Kryptonite Panda

Kryptonite Panda, also known as APT40, Bronze Mohawk, Periscope, Mudcarp, and GINGHAM TYPHOON among others, is a threat actor believed to be based in Haikou, Hainan Province, People's Republic of China. This threat group has been associated with an array of cyber-espionage operations targeting government organizations, companies, and universities across various industries. Their activities span across multiple geographical regions including the United States, Canada, Europe, the Middle East, and Africa. The cybersecurity industry often assigns multiple names to the same threat actor due to differing naming conventions, which can sometimes lead to confusion. In a recent incident, another threat actor named Blue Hornet managed to compromise Kryptonite Panda along with Lazarus Group, resulting in a significant data leak.
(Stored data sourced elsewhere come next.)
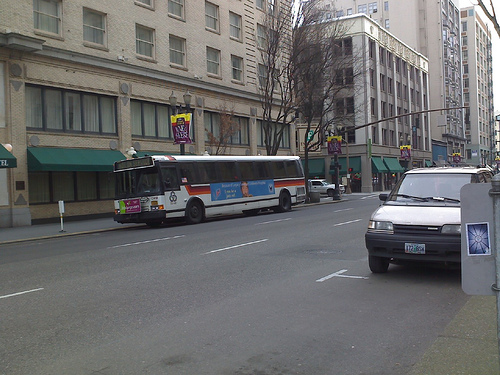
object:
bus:
[111, 150, 310, 227]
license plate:
[404, 242, 426, 252]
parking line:
[313, 262, 369, 289]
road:
[0, 192, 500, 374]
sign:
[209, 180, 278, 201]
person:
[240, 182, 256, 197]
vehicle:
[362, 161, 496, 281]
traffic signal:
[462, 104, 473, 126]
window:
[204, 58, 223, 76]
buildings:
[0, 0, 305, 232]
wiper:
[426, 194, 460, 205]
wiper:
[387, 190, 429, 203]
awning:
[31, 147, 129, 176]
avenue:
[0, 0, 500, 371]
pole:
[335, 103, 475, 139]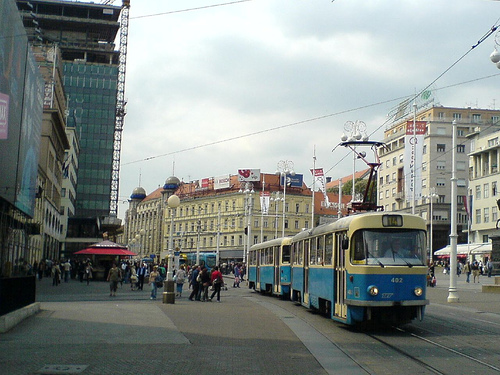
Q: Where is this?
A: This is at the street.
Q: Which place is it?
A: It is a street.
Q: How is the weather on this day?
A: It is cloudy.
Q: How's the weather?
A: It is cloudy.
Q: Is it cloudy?
A: Yes, it is cloudy.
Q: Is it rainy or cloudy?
A: It is cloudy.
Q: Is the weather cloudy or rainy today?
A: It is cloudy.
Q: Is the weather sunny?
A: No, it is cloudy.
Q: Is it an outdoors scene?
A: Yes, it is outdoors.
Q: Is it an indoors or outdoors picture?
A: It is outdoors.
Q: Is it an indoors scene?
A: No, it is outdoors.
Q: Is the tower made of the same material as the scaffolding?
A: Yes, both the tower and the scaffolding are made of metal.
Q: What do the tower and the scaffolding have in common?
A: The material, both the tower and the scaffolding are metallic.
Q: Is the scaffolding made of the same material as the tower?
A: Yes, both the scaffolding and the tower are made of metal.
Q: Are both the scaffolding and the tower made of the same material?
A: Yes, both the scaffolding and the tower are made of metal.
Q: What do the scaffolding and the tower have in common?
A: The material, both the scaffolding and the tower are metallic.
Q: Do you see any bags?
A: No, there are no bags.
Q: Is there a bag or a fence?
A: No, there are no bags or fences.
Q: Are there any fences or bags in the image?
A: No, there are no bags or fences.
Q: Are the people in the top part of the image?
A: No, the people are in the bottom of the image.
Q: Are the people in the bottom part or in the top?
A: The people are in the bottom of the image.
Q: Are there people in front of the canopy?
A: Yes, there are people in front of the canopy.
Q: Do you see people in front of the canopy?
A: Yes, there are people in front of the canopy.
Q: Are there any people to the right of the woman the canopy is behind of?
A: Yes, there are people to the right of the woman.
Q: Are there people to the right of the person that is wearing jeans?
A: Yes, there are people to the right of the woman.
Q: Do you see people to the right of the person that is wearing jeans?
A: Yes, there are people to the right of the woman.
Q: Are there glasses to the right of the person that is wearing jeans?
A: No, there are people to the right of the woman.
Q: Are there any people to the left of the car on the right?
A: Yes, there are people to the left of the car.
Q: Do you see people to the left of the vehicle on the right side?
A: Yes, there are people to the left of the car.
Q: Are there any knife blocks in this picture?
A: No, there are no knife blocks.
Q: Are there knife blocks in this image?
A: No, there are no knife blocks.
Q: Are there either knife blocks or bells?
A: No, there are no knife blocks or bells.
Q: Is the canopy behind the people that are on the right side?
A: Yes, the canopy is behind the people.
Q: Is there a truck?
A: No, there are no trucks.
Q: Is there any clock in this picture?
A: No, there are no clocks.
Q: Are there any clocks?
A: No, there are no clocks.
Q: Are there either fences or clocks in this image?
A: No, there are no clocks or fences.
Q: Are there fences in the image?
A: No, there are no fences.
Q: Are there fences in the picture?
A: No, there are no fences.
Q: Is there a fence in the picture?
A: No, there are no fences.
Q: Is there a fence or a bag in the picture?
A: No, there are no fences or bags.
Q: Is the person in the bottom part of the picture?
A: Yes, the person is in the bottom of the image.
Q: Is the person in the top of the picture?
A: No, the person is in the bottom of the image.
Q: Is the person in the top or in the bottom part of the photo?
A: The person is in the bottom of the image.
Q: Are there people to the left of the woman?
A: Yes, there is a person to the left of the woman.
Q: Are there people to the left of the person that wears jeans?
A: Yes, there is a person to the left of the woman.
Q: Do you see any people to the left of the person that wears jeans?
A: Yes, there is a person to the left of the woman.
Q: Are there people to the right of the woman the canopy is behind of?
A: No, the person is to the left of the woman.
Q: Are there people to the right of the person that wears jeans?
A: No, the person is to the left of the woman.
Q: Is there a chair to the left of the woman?
A: No, there is a person to the left of the woman.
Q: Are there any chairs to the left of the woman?
A: No, there is a person to the left of the woman.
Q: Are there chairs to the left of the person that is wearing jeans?
A: No, there is a person to the left of the woman.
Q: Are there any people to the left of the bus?
A: Yes, there is a person to the left of the bus.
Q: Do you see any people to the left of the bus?
A: Yes, there is a person to the left of the bus.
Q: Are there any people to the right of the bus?
A: No, the person is to the left of the bus.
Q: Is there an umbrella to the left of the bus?
A: No, there is a person to the left of the bus.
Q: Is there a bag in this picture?
A: No, there are no bags.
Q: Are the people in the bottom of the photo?
A: Yes, the people are in the bottom of the image.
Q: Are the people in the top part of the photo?
A: No, the people are in the bottom of the image.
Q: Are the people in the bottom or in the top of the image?
A: The people are in the bottom of the image.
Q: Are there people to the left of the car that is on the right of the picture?
A: Yes, there are people to the left of the car.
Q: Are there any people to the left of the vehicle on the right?
A: Yes, there are people to the left of the car.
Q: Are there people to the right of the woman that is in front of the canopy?
A: Yes, there are people to the right of the woman.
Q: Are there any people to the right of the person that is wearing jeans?
A: Yes, there are people to the right of the woman.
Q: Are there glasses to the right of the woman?
A: No, there are people to the right of the woman.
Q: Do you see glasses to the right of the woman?
A: No, there are people to the right of the woman.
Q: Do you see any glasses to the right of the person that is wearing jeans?
A: No, there are people to the right of the woman.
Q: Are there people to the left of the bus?
A: Yes, there are people to the left of the bus.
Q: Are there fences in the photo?
A: No, there are no fences.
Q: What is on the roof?
A: The sign is on the roof.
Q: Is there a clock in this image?
A: No, there are no clocks.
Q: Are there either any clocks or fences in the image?
A: No, there are no clocks or fences.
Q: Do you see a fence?
A: No, there are no fences.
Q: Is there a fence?
A: No, there are no fences.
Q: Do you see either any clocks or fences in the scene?
A: No, there are no fences or clocks.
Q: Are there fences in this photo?
A: No, there are no fences.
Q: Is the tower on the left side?
A: Yes, the tower is on the left of the image.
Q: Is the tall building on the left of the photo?
A: Yes, the tower is on the left of the image.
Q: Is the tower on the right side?
A: No, the tower is on the left of the image.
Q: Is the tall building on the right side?
A: No, the tower is on the left of the image.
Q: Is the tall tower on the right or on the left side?
A: The tower is on the left of the image.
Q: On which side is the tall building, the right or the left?
A: The tower is on the left of the image.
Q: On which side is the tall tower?
A: The tower is on the left of the image.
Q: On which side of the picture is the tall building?
A: The tower is on the left of the image.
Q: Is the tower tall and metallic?
A: Yes, the tower is tall and metallic.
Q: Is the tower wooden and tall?
A: No, the tower is tall but metallic.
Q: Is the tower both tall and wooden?
A: No, the tower is tall but metallic.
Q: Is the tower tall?
A: Yes, the tower is tall.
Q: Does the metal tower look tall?
A: Yes, the tower is tall.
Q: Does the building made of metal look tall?
A: Yes, the tower is tall.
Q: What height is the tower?
A: The tower is tall.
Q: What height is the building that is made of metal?
A: The tower is tall.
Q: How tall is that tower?
A: The tower is tall.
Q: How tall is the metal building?
A: The tower is tall.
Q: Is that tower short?
A: No, the tower is tall.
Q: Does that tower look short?
A: No, the tower is tall.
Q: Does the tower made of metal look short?
A: No, the tower is tall.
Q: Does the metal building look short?
A: No, the tower is tall.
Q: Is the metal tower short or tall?
A: The tower is tall.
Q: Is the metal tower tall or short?
A: The tower is tall.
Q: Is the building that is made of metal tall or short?
A: The tower is tall.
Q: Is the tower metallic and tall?
A: Yes, the tower is metallic and tall.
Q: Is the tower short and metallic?
A: No, the tower is metallic but tall.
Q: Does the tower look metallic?
A: Yes, the tower is metallic.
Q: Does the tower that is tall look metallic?
A: Yes, the tower is metallic.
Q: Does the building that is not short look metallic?
A: Yes, the tower is metallic.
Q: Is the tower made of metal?
A: Yes, the tower is made of metal.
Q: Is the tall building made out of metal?
A: Yes, the tower is made of metal.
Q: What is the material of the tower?
A: The tower is made of metal.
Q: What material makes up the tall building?
A: The tower is made of metal.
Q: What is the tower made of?
A: The tower is made of metal.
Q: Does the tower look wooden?
A: No, the tower is metallic.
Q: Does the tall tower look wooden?
A: No, the tower is metallic.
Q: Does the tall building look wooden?
A: No, the tower is metallic.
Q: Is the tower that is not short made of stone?
A: No, the tower is made of metal.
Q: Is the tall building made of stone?
A: No, the tower is made of metal.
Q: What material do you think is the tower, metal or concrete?
A: The tower is made of metal.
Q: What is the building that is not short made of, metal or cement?
A: The tower is made of metal.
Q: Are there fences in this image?
A: No, there are no fences.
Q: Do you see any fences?
A: No, there are no fences.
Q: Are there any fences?
A: No, there are no fences.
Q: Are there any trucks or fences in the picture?
A: No, there are no fences or trucks.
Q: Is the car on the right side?
A: Yes, the car is on the right of the image.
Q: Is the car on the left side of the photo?
A: No, the car is on the right of the image.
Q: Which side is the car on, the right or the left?
A: The car is on the right of the image.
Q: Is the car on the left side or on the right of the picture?
A: The car is on the right of the image.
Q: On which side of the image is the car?
A: The car is on the right of the image.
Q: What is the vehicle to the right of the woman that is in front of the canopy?
A: The vehicle is a car.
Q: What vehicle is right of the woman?
A: The vehicle is a car.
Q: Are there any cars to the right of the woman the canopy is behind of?
A: Yes, there is a car to the right of the woman.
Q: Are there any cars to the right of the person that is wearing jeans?
A: Yes, there is a car to the right of the woman.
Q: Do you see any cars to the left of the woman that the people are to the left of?
A: No, the car is to the right of the woman.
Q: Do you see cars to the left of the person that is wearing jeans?
A: No, the car is to the right of the woman.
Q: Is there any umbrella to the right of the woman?
A: No, there is a car to the right of the woman.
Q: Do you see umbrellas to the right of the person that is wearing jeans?
A: No, there is a car to the right of the woman.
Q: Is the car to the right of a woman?
A: Yes, the car is to the right of a woman.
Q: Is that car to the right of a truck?
A: No, the car is to the right of a woman.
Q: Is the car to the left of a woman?
A: No, the car is to the right of a woman.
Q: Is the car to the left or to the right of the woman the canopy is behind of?
A: The car is to the right of the woman.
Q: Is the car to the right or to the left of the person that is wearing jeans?
A: The car is to the right of the woman.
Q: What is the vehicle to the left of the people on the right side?
A: The vehicle is a car.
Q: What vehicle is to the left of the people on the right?
A: The vehicle is a car.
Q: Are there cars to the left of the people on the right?
A: Yes, there is a car to the left of the people.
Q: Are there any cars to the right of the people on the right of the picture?
A: No, the car is to the left of the people.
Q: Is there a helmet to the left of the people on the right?
A: No, there is a car to the left of the people.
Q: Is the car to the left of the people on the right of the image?
A: Yes, the car is to the left of the people.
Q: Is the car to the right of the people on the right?
A: No, the car is to the left of the people.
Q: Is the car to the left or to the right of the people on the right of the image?
A: The car is to the left of the people.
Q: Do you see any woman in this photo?
A: Yes, there is a woman.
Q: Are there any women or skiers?
A: Yes, there is a woman.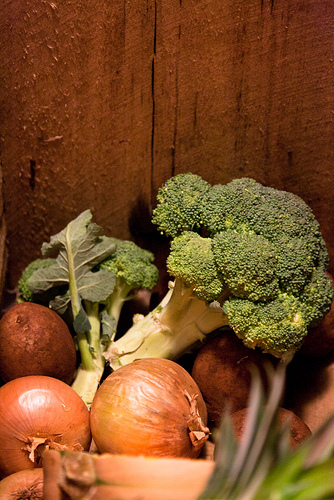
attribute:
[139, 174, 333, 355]
broccoli — green, plant, large, bushy, floret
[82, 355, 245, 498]
onion — large, round, brown, orange, small, crinkly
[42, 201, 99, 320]
leaf — green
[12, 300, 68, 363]
potato — brown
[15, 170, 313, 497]
vegetables — stacked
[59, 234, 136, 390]
vegetable — green, leafy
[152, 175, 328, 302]
head — large, green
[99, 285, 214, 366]
stem — green, vegetable, thick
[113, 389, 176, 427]
skin — shiny, brown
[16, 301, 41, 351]
skin — brown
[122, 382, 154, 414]
reflection — light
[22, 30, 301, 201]
plant — wooden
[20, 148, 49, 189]
oval — brown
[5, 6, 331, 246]
plank — wooden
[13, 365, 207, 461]
onions — next to each other, brown, side by side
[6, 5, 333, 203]
wall — rough, brown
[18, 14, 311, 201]
crate — brown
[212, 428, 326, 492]
leaves — green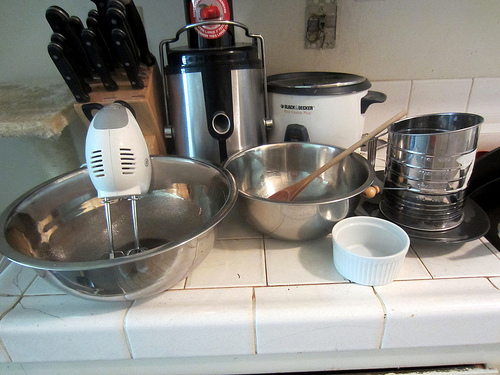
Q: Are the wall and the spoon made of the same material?
A: No, the wall is made of concrete and the spoon is made of wood.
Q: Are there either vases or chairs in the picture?
A: No, there are no chairs or vases.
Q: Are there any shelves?
A: No, there are no shelves.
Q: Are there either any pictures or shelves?
A: No, there are no shelves or pictures.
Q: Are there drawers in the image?
A: No, there are no drawers.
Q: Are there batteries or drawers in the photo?
A: No, there are no drawers or batteries.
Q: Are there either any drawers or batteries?
A: No, there are no drawers or batteries.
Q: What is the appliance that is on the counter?
A: The appliance is a cooker.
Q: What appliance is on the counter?
A: The appliance is a cooker.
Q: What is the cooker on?
A: The cooker is on the counter.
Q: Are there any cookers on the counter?
A: Yes, there is a cooker on the counter.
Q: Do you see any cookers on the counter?
A: Yes, there is a cooker on the counter.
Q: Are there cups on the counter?
A: No, there is a cooker on the counter.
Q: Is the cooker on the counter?
A: Yes, the cooker is on the counter.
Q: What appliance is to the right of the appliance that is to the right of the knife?
A: The appliance is a cooker.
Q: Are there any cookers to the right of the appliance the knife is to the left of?
A: Yes, there is a cooker to the right of the appliance.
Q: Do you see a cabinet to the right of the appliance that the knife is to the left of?
A: No, there is a cooker to the right of the appliance.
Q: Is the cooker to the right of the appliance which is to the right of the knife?
A: Yes, the cooker is to the right of the appliance.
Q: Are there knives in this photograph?
A: Yes, there is a knife.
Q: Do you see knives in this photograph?
A: Yes, there is a knife.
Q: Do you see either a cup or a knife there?
A: Yes, there is a knife.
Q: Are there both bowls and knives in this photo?
A: Yes, there are both a knife and a bowl.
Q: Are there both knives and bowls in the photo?
A: Yes, there are both a knife and a bowl.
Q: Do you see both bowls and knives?
A: Yes, there are both a knife and a bowl.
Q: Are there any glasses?
A: No, there are no glasses.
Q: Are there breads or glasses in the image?
A: No, there are no glasses or breads.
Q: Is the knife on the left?
A: Yes, the knife is on the left of the image.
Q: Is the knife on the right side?
A: No, the knife is on the left of the image.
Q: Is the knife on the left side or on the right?
A: The knife is on the left of the image.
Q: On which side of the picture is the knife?
A: The knife is on the left of the image.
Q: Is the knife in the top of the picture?
A: Yes, the knife is in the top of the image.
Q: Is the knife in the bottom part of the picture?
A: No, the knife is in the top of the image.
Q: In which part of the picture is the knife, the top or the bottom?
A: The knife is in the top of the image.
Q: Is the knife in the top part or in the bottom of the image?
A: The knife is in the top of the image.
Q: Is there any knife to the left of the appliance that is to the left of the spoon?
A: Yes, there is a knife to the left of the appliance.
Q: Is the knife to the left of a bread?
A: No, the knife is to the left of the appliance.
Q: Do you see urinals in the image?
A: No, there are no urinals.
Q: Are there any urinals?
A: No, there are no urinals.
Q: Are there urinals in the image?
A: No, there are no urinals.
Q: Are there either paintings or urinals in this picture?
A: No, there are no urinals or paintings.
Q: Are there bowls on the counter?
A: Yes, there is a bowl on the counter.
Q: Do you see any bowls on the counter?
A: Yes, there is a bowl on the counter.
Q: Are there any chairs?
A: No, there are no chairs.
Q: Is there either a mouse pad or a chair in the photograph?
A: No, there are no chairs or mouse pads.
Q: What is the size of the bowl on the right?
A: The bowl is small.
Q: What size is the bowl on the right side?
A: The bowl is small.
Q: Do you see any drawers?
A: No, there are no drawers.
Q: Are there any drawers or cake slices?
A: No, there are no drawers or cake slices.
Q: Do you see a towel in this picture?
A: No, there are no towels.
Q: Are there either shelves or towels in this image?
A: No, there are no towels or shelves.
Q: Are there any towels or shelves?
A: No, there are no towels or shelves.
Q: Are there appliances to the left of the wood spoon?
A: Yes, there is an appliance to the left of the spoon.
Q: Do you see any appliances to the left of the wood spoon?
A: Yes, there is an appliance to the left of the spoon.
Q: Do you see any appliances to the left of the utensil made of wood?
A: Yes, there is an appliance to the left of the spoon.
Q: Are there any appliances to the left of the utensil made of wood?
A: Yes, there is an appliance to the left of the spoon.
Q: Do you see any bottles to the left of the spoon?
A: No, there is an appliance to the left of the spoon.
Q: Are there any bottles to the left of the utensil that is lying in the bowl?
A: No, there is an appliance to the left of the spoon.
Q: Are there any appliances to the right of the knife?
A: Yes, there is an appliance to the right of the knife.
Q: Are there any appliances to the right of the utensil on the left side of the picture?
A: Yes, there is an appliance to the right of the knife.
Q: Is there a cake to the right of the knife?
A: No, there is an appliance to the right of the knife.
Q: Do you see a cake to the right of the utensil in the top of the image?
A: No, there is an appliance to the right of the knife.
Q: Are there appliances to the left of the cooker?
A: Yes, there is an appliance to the left of the cooker.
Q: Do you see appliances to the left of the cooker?
A: Yes, there is an appliance to the left of the cooker.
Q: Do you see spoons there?
A: Yes, there is a spoon.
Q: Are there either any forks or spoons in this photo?
A: Yes, there is a spoon.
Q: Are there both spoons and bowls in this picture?
A: Yes, there are both a spoon and a bowl.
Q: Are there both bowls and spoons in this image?
A: Yes, there are both a spoon and a bowl.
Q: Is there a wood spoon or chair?
A: Yes, there is a wood spoon.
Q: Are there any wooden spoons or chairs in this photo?
A: Yes, there is a wood spoon.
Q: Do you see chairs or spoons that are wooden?
A: Yes, the spoon is wooden.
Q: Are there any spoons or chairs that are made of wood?
A: Yes, the spoon is made of wood.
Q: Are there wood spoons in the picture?
A: Yes, there is a wood spoon.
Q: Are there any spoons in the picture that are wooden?
A: Yes, there is a spoon that is wooden.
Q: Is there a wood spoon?
A: Yes, there is a spoon that is made of wood.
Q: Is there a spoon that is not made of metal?
A: Yes, there is a spoon that is made of wood.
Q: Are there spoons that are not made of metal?
A: Yes, there is a spoon that is made of wood.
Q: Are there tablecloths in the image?
A: No, there are no tablecloths.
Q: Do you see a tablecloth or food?
A: No, there are no tablecloths or food.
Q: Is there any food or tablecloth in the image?
A: No, there are no tablecloths or food.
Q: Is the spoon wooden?
A: Yes, the spoon is wooden.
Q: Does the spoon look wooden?
A: Yes, the spoon is wooden.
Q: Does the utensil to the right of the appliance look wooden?
A: Yes, the spoon is wooden.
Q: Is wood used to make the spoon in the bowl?
A: Yes, the spoon is made of wood.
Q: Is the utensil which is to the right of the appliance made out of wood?
A: Yes, the spoon is made of wood.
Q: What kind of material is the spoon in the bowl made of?
A: The spoon is made of wood.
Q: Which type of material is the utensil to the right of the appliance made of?
A: The spoon is made of wood.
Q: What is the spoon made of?
A: The spoon is made of wood.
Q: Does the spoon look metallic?
A: No, the spoon is wooden.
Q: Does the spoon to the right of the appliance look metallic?
A: No, the spoon is wooden.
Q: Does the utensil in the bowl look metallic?
A: No, the spoon is wooden.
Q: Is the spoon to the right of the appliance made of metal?
A: No, the spoon is made of wood.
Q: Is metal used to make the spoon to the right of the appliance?
A: No, the spoon is made of wood.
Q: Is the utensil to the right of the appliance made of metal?
A: No, the spoon is made of wood.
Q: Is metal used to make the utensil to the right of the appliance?
A: No, the spoon is made of wood.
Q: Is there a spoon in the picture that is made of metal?
A: No, there is a spoon but it is made of wood.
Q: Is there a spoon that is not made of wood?
A: No, there is a spoon but it is made of wood.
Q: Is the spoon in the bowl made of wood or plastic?
A: The spoon is made of wood.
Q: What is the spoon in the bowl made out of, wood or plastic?
A: The spoon is made of wood.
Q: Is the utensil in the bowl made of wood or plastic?
A: The spoon is made of wood.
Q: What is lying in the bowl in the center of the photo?
A: The spoon is lying in the bowl.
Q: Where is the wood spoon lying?
A: The spoon is lying in the bowl.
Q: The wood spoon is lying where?
A: The spoon is lying in the bowl.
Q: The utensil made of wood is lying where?
A: The spoon is lying in the bowl.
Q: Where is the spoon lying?
A: The spoon is lying in the bowl.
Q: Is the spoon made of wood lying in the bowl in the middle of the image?
A: Yes, the spoon is lying in the bowl.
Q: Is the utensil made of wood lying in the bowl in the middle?
A: Yes, the spoon is lying in the bowl.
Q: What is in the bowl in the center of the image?
A: The spoon is in the bowl.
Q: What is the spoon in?
A: The spoon is in the bowl.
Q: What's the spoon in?
A: The spoon is in the bowl.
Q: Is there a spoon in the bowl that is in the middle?
A: Yes, there is a spoon in the bowl.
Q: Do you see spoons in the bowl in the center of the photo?
A: Yes, there is a spoon in the bowl.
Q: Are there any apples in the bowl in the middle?
A: No, there is a spoon in the bowl.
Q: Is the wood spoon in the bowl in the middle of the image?
A: Yes, the spoon is in the bowl.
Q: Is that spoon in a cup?
A: No, the spoon is in the bowl.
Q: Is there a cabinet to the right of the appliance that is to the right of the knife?
A: No, there is a spoon to the right of the appliance.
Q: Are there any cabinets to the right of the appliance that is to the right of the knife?
A: No, there is a spoon to the right of the appliance.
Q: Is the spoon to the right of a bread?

This event showcases the complex and dynamic landscape of cyber threats where even malicious actors are not immune to attacks from their counterparts. It also underscores the need for continuous vigilance and robust cybersecurity measures across all entities, irrespective of their nature or intent. Google's Threat Analysis Group (TAG) has linked Kryptonite Panda to a fourth recent WinRAR attack attributed to China-backed IslandDreams through a phishing campaign that targeted users in Papua New Guinea in late August. This connection further solidifies the group's association with state-sponsored cyber activities and highlights their persistent efforts to exploit vulnerabilities for malicious purposes. The advisory detailing these findings is based on current investigations led by the Australian Cyber Security Centre (ACSC) and shared understanding of the People's Republic of China (PRC) state-sponsored cyber group, APT40.